【多事蹴論(36)】ジーコジャパン時代にあった“鉄の掟”とは――。2006年ドイツW杯を目指していた日本代表では10番を背負うMF中村俊輔が絶対的なFKキッカーとして君臨していた。左足から繰り出される精度の高いキックはまさに世界屈指。スコットランド1部セルティック時代には欧州チャンピオンズリーグでマンチェスター・ユナイテッド(イングランド)からFKゴールを決めるなど、日本代表にとって貴重な得点源だった。

 世界的名選手で元ブラジル代表10番のジーコ監督も俊輔のFKを絶賛しており、そのキックを生かすため、前線の選手には敵ゴール近くでファウルを誘ってFKチャンスをつくり出すことが厳命されていた。実際、日本が連覇した04年アジアカップ(中国)でもFW鈴木隆行は、粘ってボールをキープすることが「僕の仕事」と断言していたように、ゴールを奪うため、いかに俊輔へ“つなぐ”のかがチームの重要な戦略になっていた。
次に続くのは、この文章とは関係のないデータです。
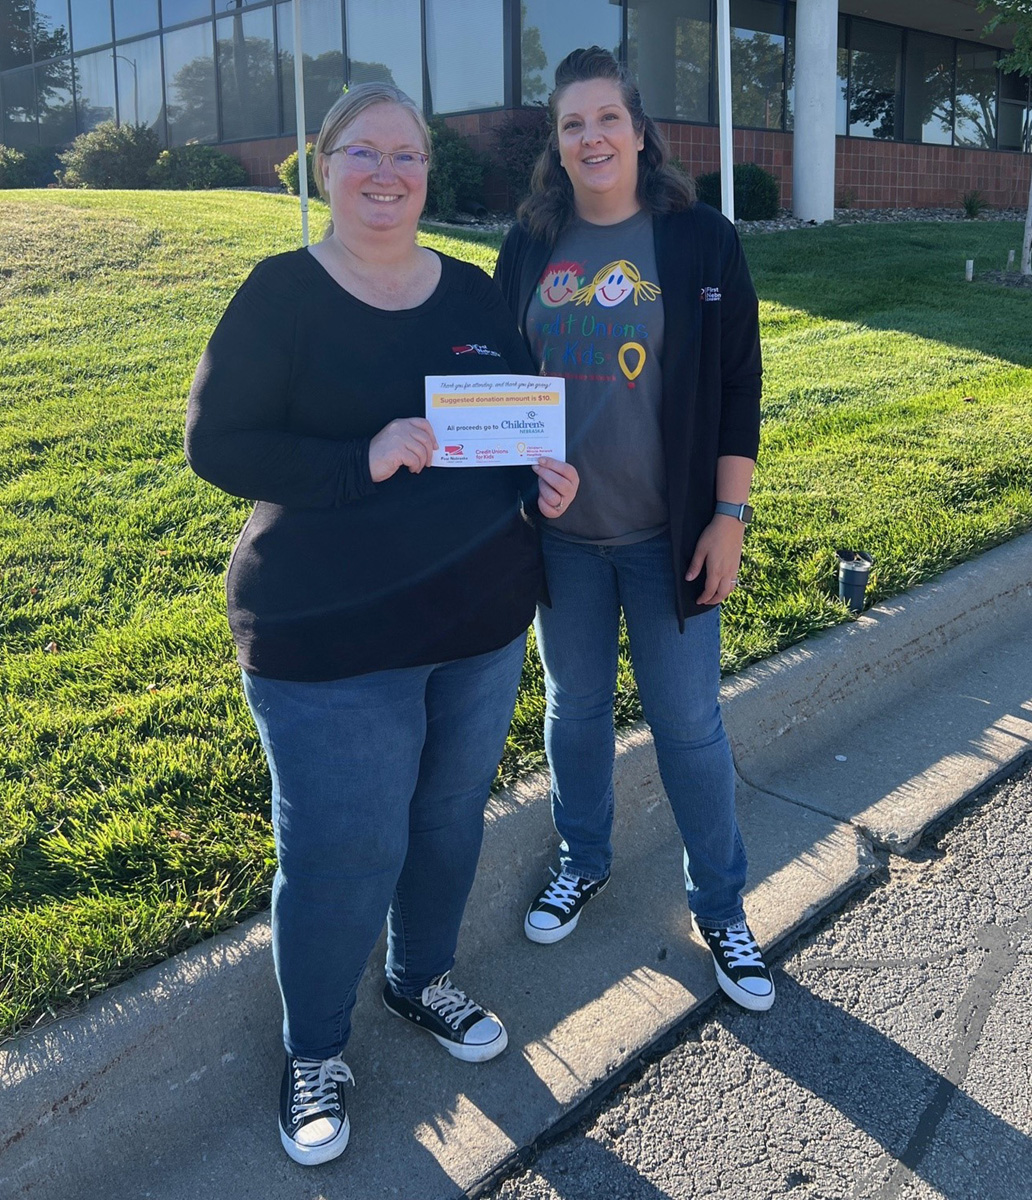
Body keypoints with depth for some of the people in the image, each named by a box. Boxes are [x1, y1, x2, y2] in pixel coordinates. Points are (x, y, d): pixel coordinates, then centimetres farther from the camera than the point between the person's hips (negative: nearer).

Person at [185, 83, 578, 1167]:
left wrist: (546, 477, -6)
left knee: (451, 820, 19)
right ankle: (313, 1052, 29)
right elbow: (214, 443, -12)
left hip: (480, 621, 6)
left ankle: (422, 981, 46)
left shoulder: (472, 293, 7)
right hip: (328, 637, -5)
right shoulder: (283, 295, -7)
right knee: (341, 853, 2)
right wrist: (364, 461, -24)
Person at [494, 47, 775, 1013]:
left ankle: (719, 903, 25)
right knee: (575, 706, 16)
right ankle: (583, 861, 39)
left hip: (667, 533, -2)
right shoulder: (530, 245, 3)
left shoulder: (701, 241, -4)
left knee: (688, 723, 5)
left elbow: (738, 387, -4)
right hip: (559, 531, 3)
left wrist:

 そんな中、俊輔が不動のキッカーを務めるFKの好機を虎視眈々と狙っていたのが、ブラジルから日本に帰化したDF三都主アレサンドロだ。俊輔と同じ左利きの選手でクラブではFKキッカーを担っていた。ある代表合宿中、三都主は本紙の取材に「ボクも自信はあるんですよね。FKでチャンスがあれば蹴りたいんですけど…。得意な位置でのFKなら一応、蹴りたいとは言うのですが…」とキッカー願望を明かしていた。

 日本代表でFKゴールを決めればヒーローになれることやドイツW杯に向けたメンバー生き残りをジーコ監督にアピールするため、三都主は自慢のキックを披露したかったのだ。しかし、チームメートからは「お前はFKを蹴るなよ。直接ゴールを狙える位置はすべて俊輔に任せろ」とダメ出し。さらには「勝手にFKを蹴ったら許さないからな。いいな、絶対だぞ」と“恫喝”する選手もいたという。

 ジーコジャパン時代はFKキッカーも指名制ではなかったため、チームとしては三都主が蹴ることは禁止されていなかった。それでも俊輔と同じ左利きでFKのとき、シュートレンジやシュートコースなども酷似する同じタイプのキッカーだったため、イレブンはより得点確率の高い10番にFKを全面的に任せたい意向が強く、三都主の希望は同僚たちに封殺されたわけだ。

 もちろん、ジーコジャパンでは右利きの選手の方がFKゴールを狙いやすい場面ではMF中田英寿やMF遠藤保仁がキッカーを担当することが“暗黙の了解”になっていたという。いずれにしても、メインキッカーは世界からも注目されていた俊輔で、そのパフォーマンスとともに、FK力で日本代表のレベルを押し上げたのは間違いない。